For the pharmaceutical industry, logistics is a big part of daily life. But unfortunately, due to the nature of its shipments, it can't just be 'thrown in the post'. The majority of pharmaceutical shipments require licences and specialist attention and therefore need to be couriered by a specialist.
This raises the question, "Why ship with a specialist courier, rather than an integrator service?" The obvious answer would be to benefit from the specialist's knowledge and expertise . it can do things an integrator cannot. But this can come at a price and the value of this service is often difficult to demonstrate to the people paying for it.
It has always been a challenge for pharmaceutical companies to get the balance right between service and cost in terms of logistics. This is demonstrated by the internal struggle between the scientific community and purchasing teams.

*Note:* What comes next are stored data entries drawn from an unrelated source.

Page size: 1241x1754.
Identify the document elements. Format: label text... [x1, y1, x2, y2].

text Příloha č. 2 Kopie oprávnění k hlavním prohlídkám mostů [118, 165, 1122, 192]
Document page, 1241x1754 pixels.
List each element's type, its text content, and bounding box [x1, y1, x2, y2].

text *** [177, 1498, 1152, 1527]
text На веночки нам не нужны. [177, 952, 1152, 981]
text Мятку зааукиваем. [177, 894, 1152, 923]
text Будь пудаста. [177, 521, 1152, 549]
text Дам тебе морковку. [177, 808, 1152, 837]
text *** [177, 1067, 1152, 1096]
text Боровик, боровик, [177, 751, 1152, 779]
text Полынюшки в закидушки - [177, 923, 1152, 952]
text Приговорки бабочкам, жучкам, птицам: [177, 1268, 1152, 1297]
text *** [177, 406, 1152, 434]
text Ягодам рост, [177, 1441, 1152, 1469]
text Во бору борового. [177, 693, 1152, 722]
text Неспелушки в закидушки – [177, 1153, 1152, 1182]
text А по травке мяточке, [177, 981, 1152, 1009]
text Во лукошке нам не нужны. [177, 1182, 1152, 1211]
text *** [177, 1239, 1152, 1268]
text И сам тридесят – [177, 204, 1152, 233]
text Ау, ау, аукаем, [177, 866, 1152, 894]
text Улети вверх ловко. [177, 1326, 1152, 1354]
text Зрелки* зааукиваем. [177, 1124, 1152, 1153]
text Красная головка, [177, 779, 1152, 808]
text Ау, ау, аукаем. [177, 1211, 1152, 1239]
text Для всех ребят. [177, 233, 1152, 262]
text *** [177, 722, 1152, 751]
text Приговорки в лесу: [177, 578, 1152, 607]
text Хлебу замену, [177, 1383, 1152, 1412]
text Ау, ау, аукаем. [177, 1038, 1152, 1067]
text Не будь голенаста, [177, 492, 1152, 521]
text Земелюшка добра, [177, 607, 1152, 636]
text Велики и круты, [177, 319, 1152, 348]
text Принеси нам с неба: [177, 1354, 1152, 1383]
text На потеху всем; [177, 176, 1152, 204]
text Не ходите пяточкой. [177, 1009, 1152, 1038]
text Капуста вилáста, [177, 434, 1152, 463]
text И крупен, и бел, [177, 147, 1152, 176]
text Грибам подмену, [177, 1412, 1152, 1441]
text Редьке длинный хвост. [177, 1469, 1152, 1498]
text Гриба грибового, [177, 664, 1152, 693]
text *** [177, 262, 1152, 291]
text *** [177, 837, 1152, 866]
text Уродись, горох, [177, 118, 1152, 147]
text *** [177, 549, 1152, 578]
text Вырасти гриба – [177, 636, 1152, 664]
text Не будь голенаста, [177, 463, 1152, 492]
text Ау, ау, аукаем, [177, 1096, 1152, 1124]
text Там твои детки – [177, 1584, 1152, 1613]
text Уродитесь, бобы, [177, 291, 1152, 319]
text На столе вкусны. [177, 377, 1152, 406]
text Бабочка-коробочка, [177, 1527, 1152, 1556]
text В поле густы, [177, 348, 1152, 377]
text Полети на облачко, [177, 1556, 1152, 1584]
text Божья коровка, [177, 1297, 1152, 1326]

The scientist is looking for high levels of quality, compliance and capability, but the purchasing department is seeking a cost-effective service provision.
If we tip the balance too far towards the scientists' requirements, the specialist courier service they are looking for can be seen as too expensive. Too far towards the purchasers and the scientists aren't getting the peace of mind they need in terms of care and compliance.
The strengths and weaknesses of both service offerings need to be identified to ensure that the most appropriate solution is chosen for the specific logistical and compliance requirements. This is particularly important when dealing with a clinical trial.
The scientists are looking for reassurance that their hard work is being looked after throughout its journey. A specialist courier can provide processes that avoid risk and offer high levels of customer care. Their industry expertise allows them to offer services such as product classification, sophisticated packing technology and experienced staff holding relevant, industry-recognised degrees. But we need that integrator cost saving to get past the purchasing teams. We want the best of both worlds, so the obvious answer is to combine the two . a hybrid.
The hybrid service combines the pick and pack skills of the specialist courier with an integrator network and its worldwide footprint, allowing the customer to choose the level of care that is relevant for them: specialist pick up, combined with the cost-effective city-to-city service of an integrator. The key element of this service is demonstrating honesty, integrity and transparency. Providing this service means sharing the cost saving with the customer to the benefit of:
This type of service initiative would give an ideal compromise, rather than an 'either/or' scenario, to the benefit of the pharmaceutical industry. In a logical world, big pharmaceutical companies could reduce costs while maintaining a high level of regulatory compliance . and smaller research organisations could afford to employ the skills of a specialist, without spending their entire research budget on logistics.
The answer to both is a hybrid courier service, using the skills and expertise of a specialist to pick and pack their items to industry standards.